[WORK REQUIRED] Your task is to repeat the entries below exactly and to leave their images out.

[TASK DATA]
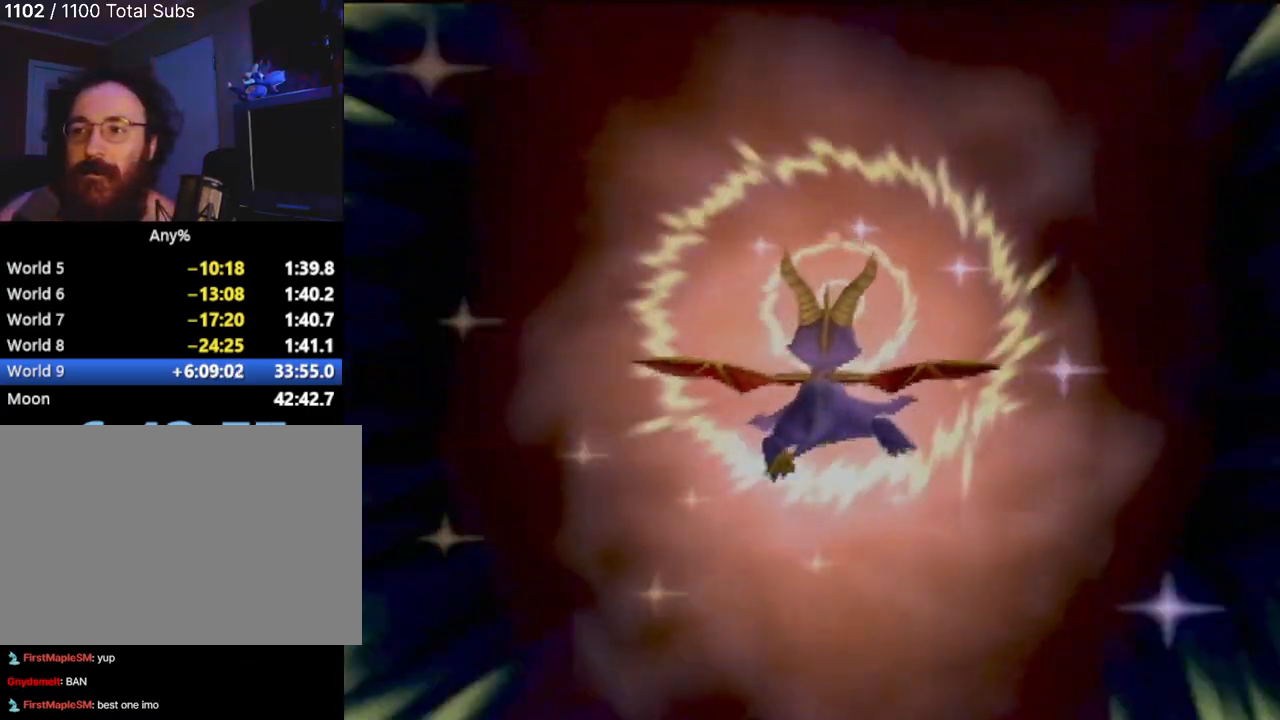
{"buttons": [], "left_stick": "up", "events": [[133, "left_stick", "center"], [500, "left_stick", "up"]]}
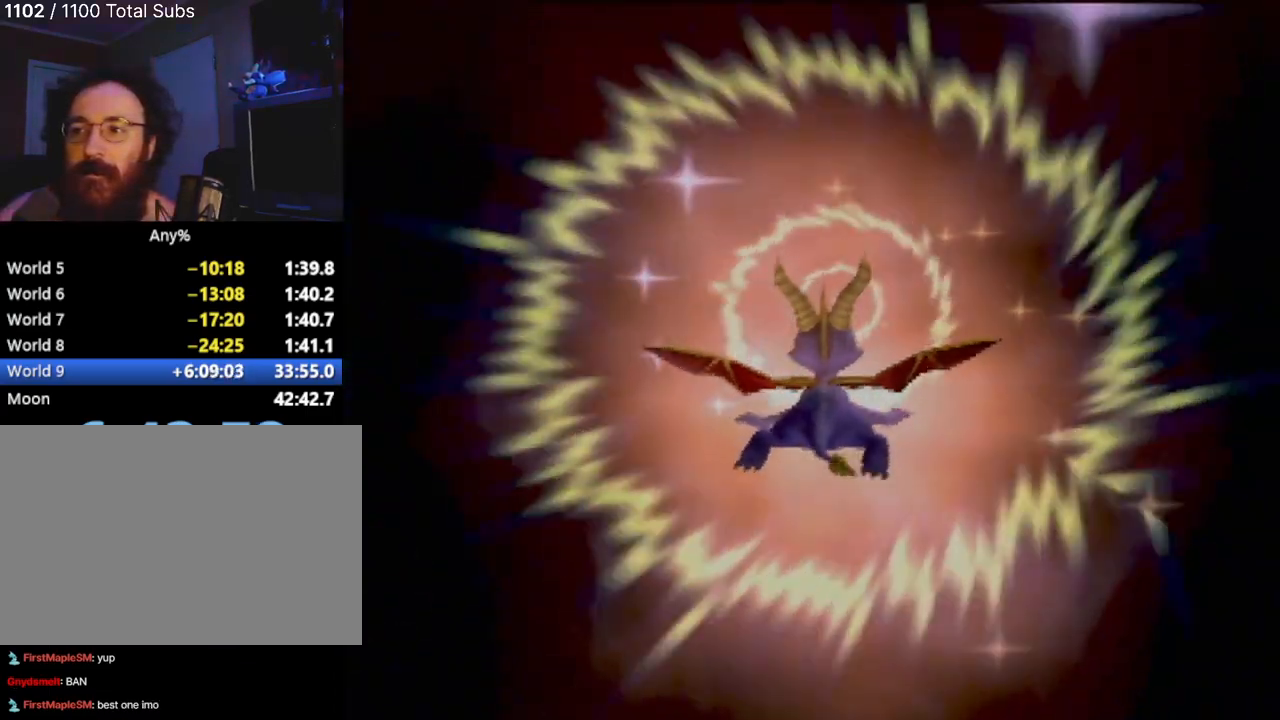
{"buttons": [], "left_stick": "center", "events": [[133, "left_stick", "center"]]}
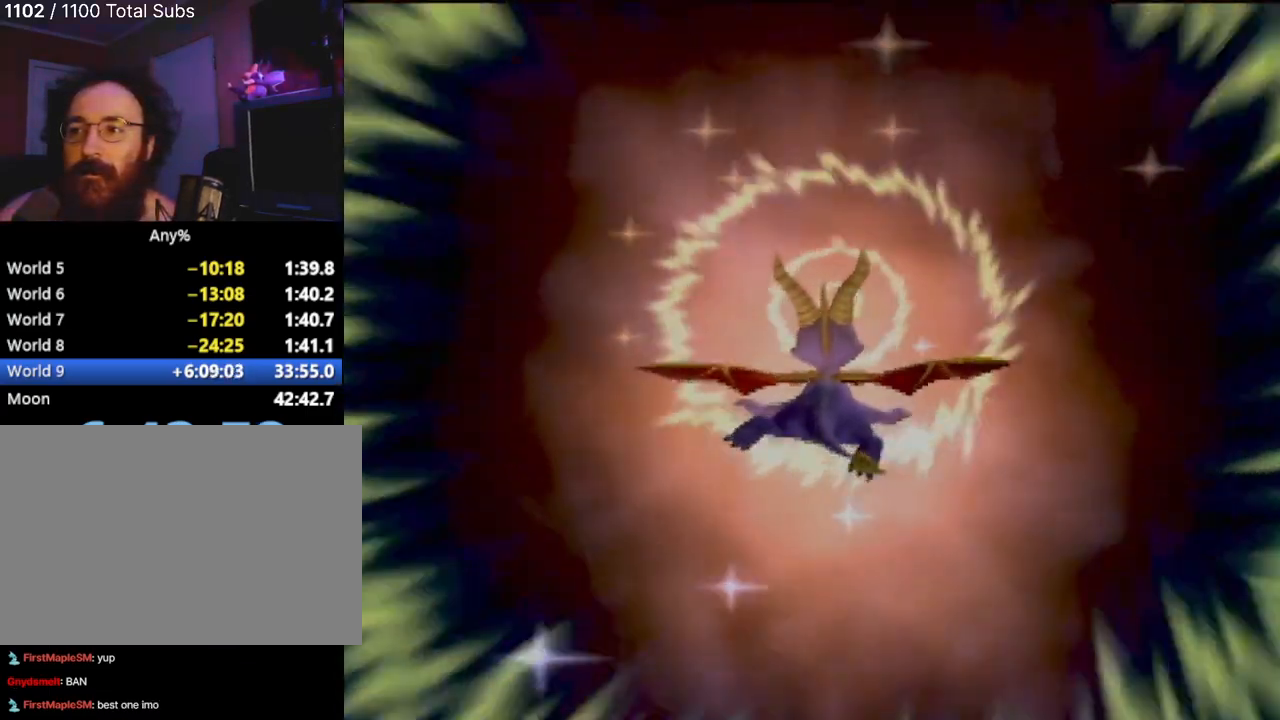
{"buttons": [], "left_stick": "up", "events": [[16, "left_stick", "up"], [150, "left_stick", "center"], [417, "left_stick", "up"]]}
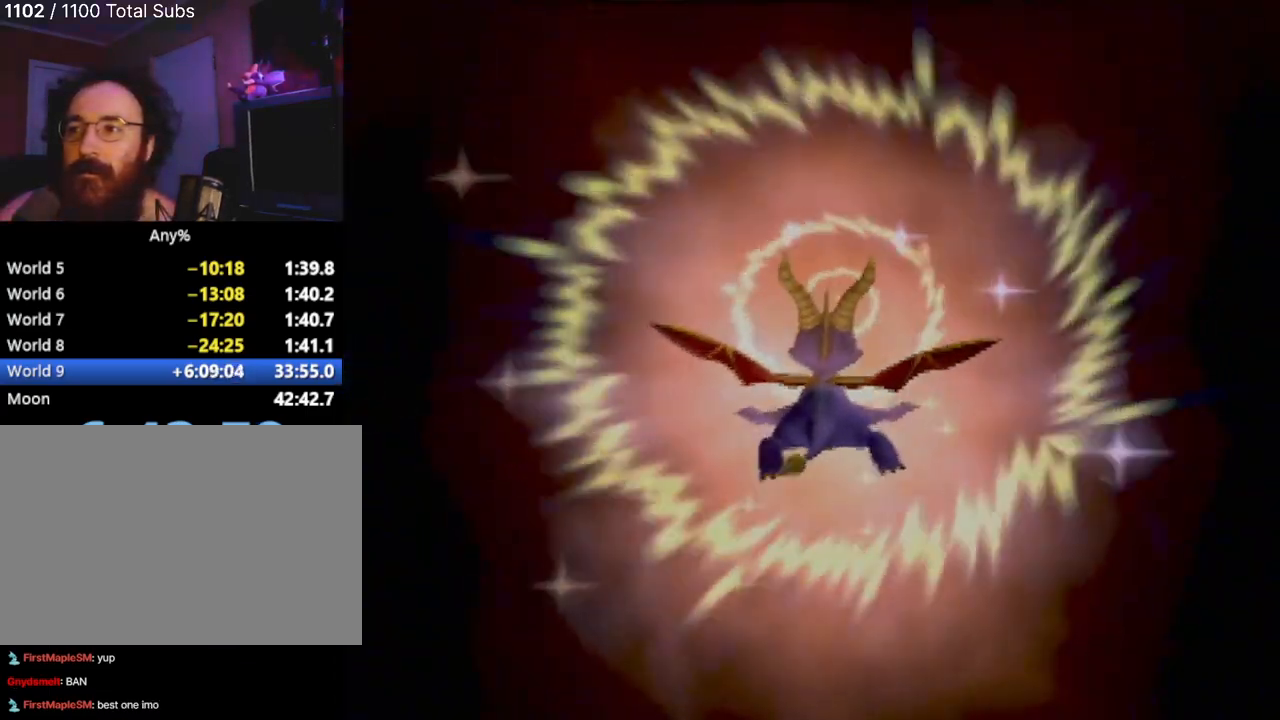
{"buttons": [], "left_stick": "center", "events": [[50, "left_stick", "center"], [284, "left_stick", "up"], [400, "left_stick", "center"]]}
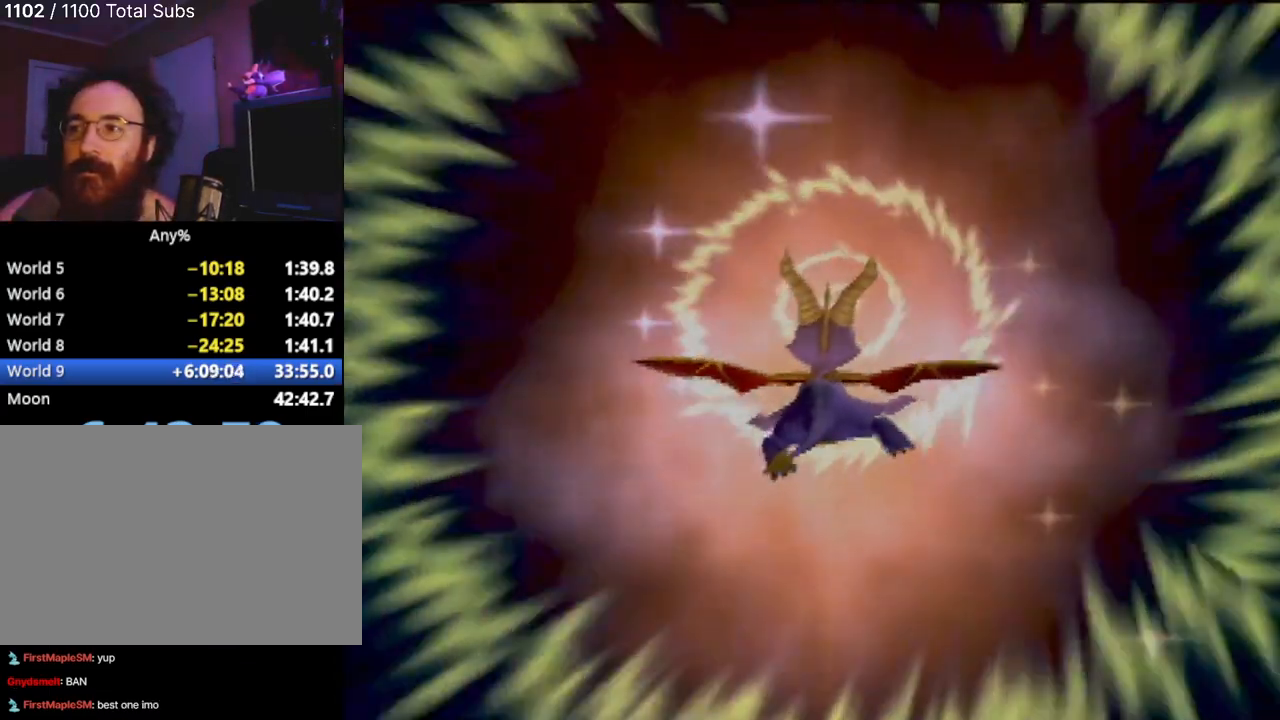
{"buttons": [], "left_stick": "up", "events": [[100, "left_stick", "up"], [250, "left_stick", "center"], [483, "left_stick", "up"]]}
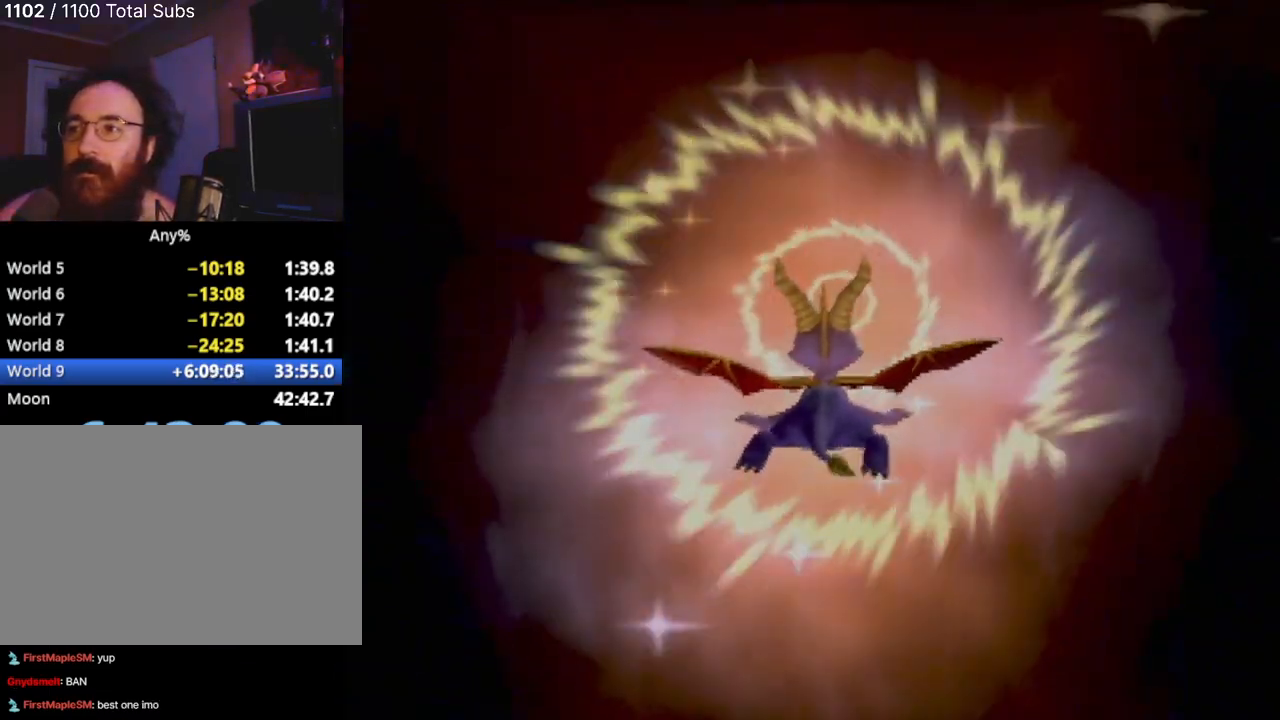
{"buttons": [], "left_stick": "center", "events": [[150, "left_stick", "center"], [334, "left_stick", "up"], [484, "left_stick", "center"]]}
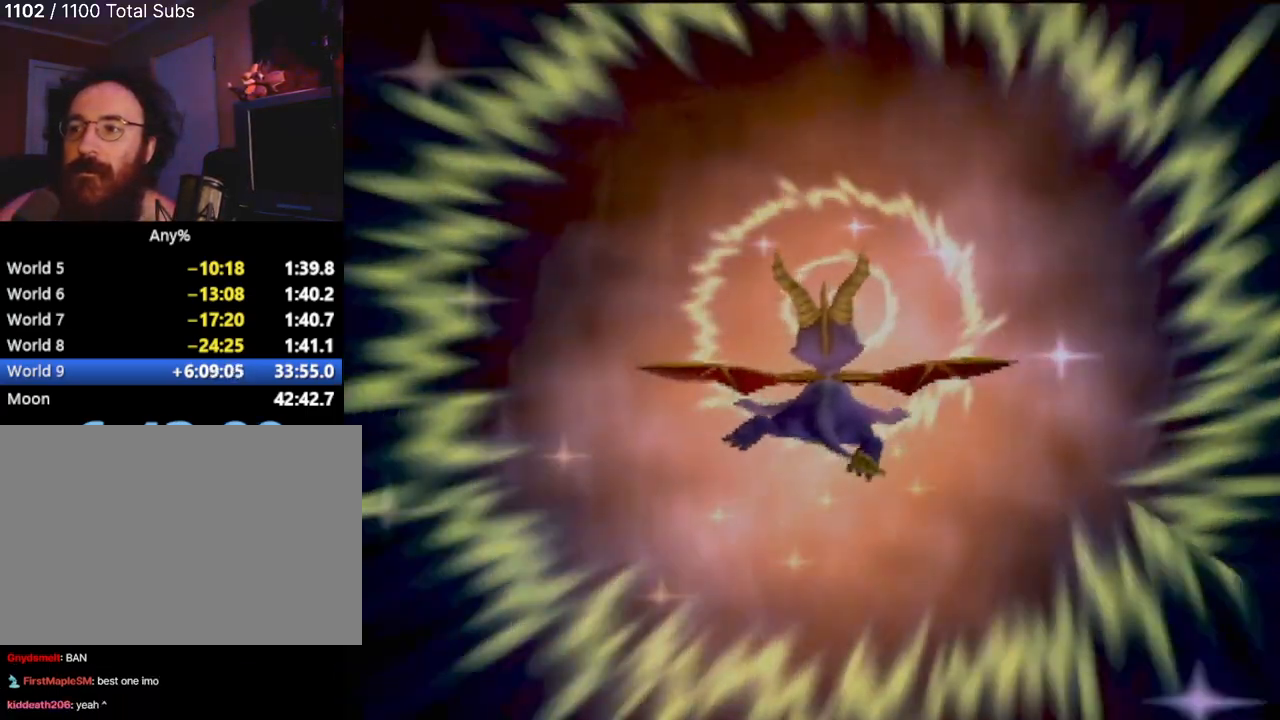
{"buttons": [], "left_stick": "center", "events": [[266, "left_stick", "up"], [383, "left_stick", "center"]]}
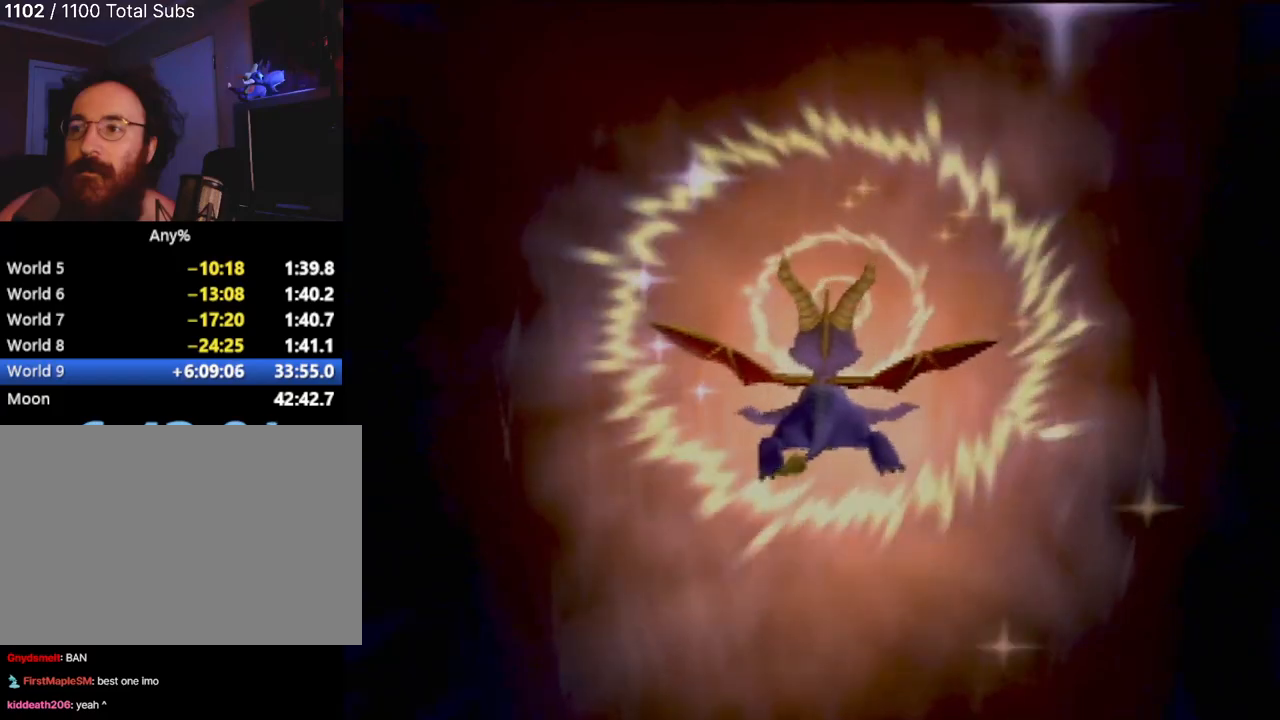
{"buttons": [], "left_stick": "center", "events": [[167, "left_stick", "up"], [317, "left_stick", "center"]]}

[FINAL ANSWER]
{"buttons": [], "left_stick": "up", "events": [[133, "left_stick", "center"], [500, "left_stick", "up"]]}
{"buttons": [], "left_stick": "center", "events": [[133, "left_stick", "center"]]}
{"buttons": [], "left_stick": "up", "events": [[16, "left_stick", "up"], [150, "left_stick", "center"], [417, "left_stick", "up"]]}
{"buttons": [], "left_stick": "center", "events": [[50, "left_stick", "center"], [284, "left_stick", "up"], [400, "left_stick", "center"]]}
{"buttons": [], "left_stick": "up", "events": [[100, "left_stick", "up"], [250, "left_stick", "center"], [483, "left_stick", "up"]]}
{"buttons": [], "left_stick": "center", "events": [[150, "left_stick", "center"], [334, "left_stick", "up"], [484, "left_stick", "center"]]}
{"buttons": [], "left_stick": "center", "events": [[266, "left_stick", "up"], [383, "left_stick", "center"]]}
{"buttons": [], "left_stick": "center", "events": [[167, "left_stick", "up"], [317, "left_stick", "center"]]}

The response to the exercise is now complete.